# Brano scelto:

Tantissima, da parte di tutti gli attori. L’interdisciplinarietà, chiaramente, determina conflitti tra individui, tra domini, linguaggi, competenze con il rischio che una disciplina risulti egemone rispetto alle altre. Insomma, queste sono le tare classiche dei sistemi accademici in Italia. Dove altri paesi hanno un’impostazione multidisciplinare, il nostro si porta dietro vecchi retaggi legati alla purezza della competenza. Tutto quello che è contaminazione è spurio e nessuno riconosce percorsi spuri. Esistono le commissioni disciplinari, ma quando un progetto è interdisciplinare, si pone anche il problema di chi lo deve valutare. Eppure, la combinazione che avviene tra discipline che magari non hanno un passato, un confronto, genera opportunità. È in queste connessioni che serve esplorare. Qualche volta costa meno in termini economici, molto di più in termini di rischio, di confronto, di relazione.
Anche il rapporto con le imprese è un processo che, qualche volta, non si vuole esplorare perché ci sono obiettivi diversi e farli coincidere diventa un compromesso. Poi c’è anche il problema delle risorse e delle reciproche competenze. Molto meglio quando l’idea nasce prima della disponibilità economica per realizzarla: su un obiettivo comune il finanziamento, diventa una spinta ulteriore, un propulsore, la pacca sulla spalla, non il motivo per cui si lavora insieme. Il fine è sul prodotto, sul servizio che si vuole portare avanti e questo determina motivazioni diverse, nuove evoluzioni anche durevoli nel tempo. In alternativa quando finisce il finanziamento finisce il senso di stare insieme.
Siamo partiti dalla diagnosi precoce del tumore al colon retto, ma che tipo di speranze danno questi biomarcatori in una prospettiva di medio-lungo termine?
Vogliamo trasferire ad altre patologie questa metodologia, ma anche esplorare altri fronti, legati, per esempio, alle frontiere della farmacocinetica: vedere come un farmaco può trasformarsi all’interno del nostro organismo monitorando continuamente il respiro: questo può dare informazioni rispetto alla capacità di un farmaco di funzionare o meno.

# Estratti di dati:
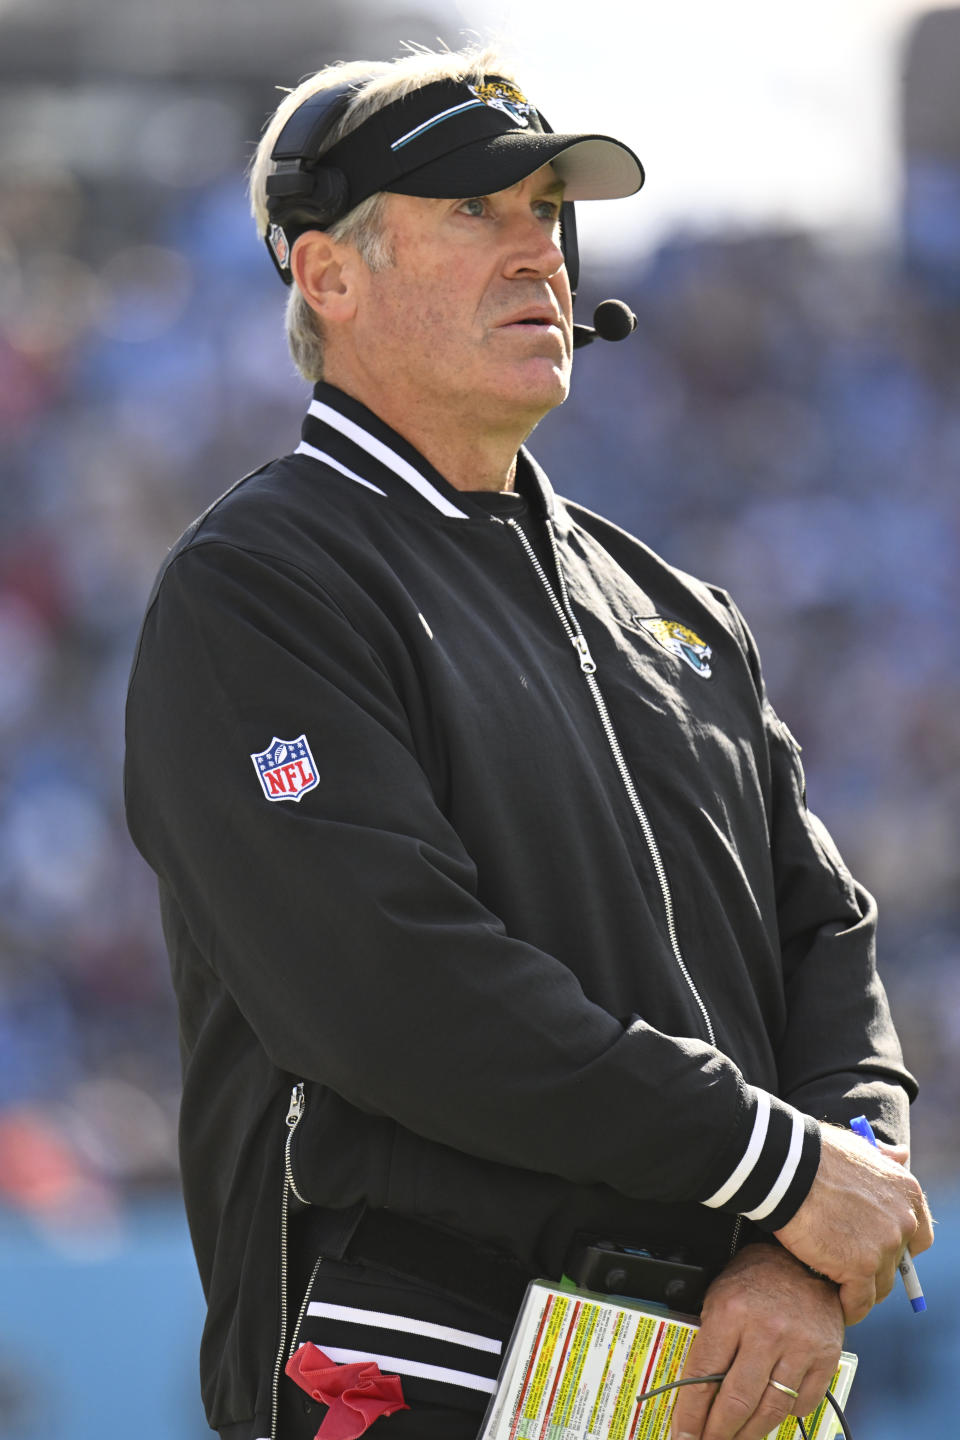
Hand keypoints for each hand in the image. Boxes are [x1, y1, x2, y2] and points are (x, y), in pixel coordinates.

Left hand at [670, 1244, 842, 1439]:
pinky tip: (771, 1413)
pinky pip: (802, 1404)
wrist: (805, 1260)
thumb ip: (709, 1338)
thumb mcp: (719, 1294)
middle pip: (736, 1401)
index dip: (690, 1413)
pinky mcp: (824, 1358)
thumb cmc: (758, 1276)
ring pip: (770, 1410)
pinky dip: (785, 1416)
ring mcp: (799, 1346)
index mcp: (731, 1311)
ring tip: (735, 1439)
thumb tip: (693, 1389)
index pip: (703, 1375)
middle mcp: (765, 1330)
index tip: (683, 1434)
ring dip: (749, 1433)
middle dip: (718, 1433)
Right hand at [773, 1125, 932, 1324]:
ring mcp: (884, 1246)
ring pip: (879, 1286)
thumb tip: (902, 1154)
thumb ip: (882, 1158)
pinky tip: (835, 1304)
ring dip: (861, 1289)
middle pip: (896, 1263)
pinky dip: (849, 1308)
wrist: (786, 1166)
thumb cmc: (813, 1154)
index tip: (877, 1250)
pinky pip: (860, 1302)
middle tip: (848, 1268)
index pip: (918, 1235)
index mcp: (905, 1190)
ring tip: (839, 1289)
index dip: (899, 1247)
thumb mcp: (858, 1147)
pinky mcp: (860, 1267)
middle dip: (875, 1267)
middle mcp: (903, 1220)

# Consegna 1:
Secondo il brano scelto, quale problema si pone quando un progetto è interdisciplinare?
# Consegna 2:
Duplica senza modifiche una parte del brano scelto: parti dalle parole "Anche il rapporto" e fermati dopo "di stare insieme.".
# Consegna 3:
Prosegui il brano sulla ricerca interdisciplinare e sui biomarcatori del respiro dal punto in cui si interrompe.

# Risposta 1:
Si pone il problema di chi lo deve valutare.

# Risposta 2:
Anche il rapporto con le imprese è un processo che, qualche volta, non si vuole esplorare perché ci sono obiettivi diversi e farli coincidere diventa un compromesso. Poi c’è anche il problema delle risorse e delle reciproche competenze. Molto meglio quando l’idea nasce prima della disponibilità economica per realizzarla: su un obiettivo comune il finanziamento, diventa una spinta ulteriore, un propulsore, la pacca sulla spalla, non il motivo per cui si lavora insieme. Il fine è sul prodotto, sul servizio che si vuole portare avanti e questo determina motivazioni diverse, nuove evoluzioni anche durevoli nel tempo. In alternativa quando finisce il finanziamento finisce il senso di stare insieme.

# Risposta 3:
La prospettiva è quella di avere un biomarcatore, come ce ne sono in altri fluidi come il sangue o le urine. Il campione di respiro è più facile e meno invasivo da rilevare, per cui si può utilizzare per studi di maggiore entità, l’evoluzione è farlo diventare un marcatore di ampio spettro e che quindi non serva soltanto per le malattie, ma anche per monitorare tutti i processi e le interazioni che si sviluppano nell’organismo: come reagiscono i farmaci, come si metabolizzano i cibi.
Quali le caratteristiche di Mistral, rispetto alle altre macchine sul mercato?
Mistral è stato pensato per organizzare, cioè campionare e analizzare il respiro in maniera riproducibile, in una parola sola, standardizzare la metodologia. Ci siamo riusciti: rispetto ai suoi competitor è il meglio sul mercato.
Inoltre, non ha soltanto un obiettivo, ma è in grado di recuperare anche altre informazioni che non sono soltanto contenute nel respiro. Le mette insieme e in un’ottica di utilizzo attraverso l’intelligenza artificiale le elabora per avere dati, per esempio, sull’epidemiologia, sulla prevalenza di alcune malattie in alcuni territori. Rispetto ad altri strumenti ha provato, quindi, ad affrontare anche la sfida della medicina personalizzata.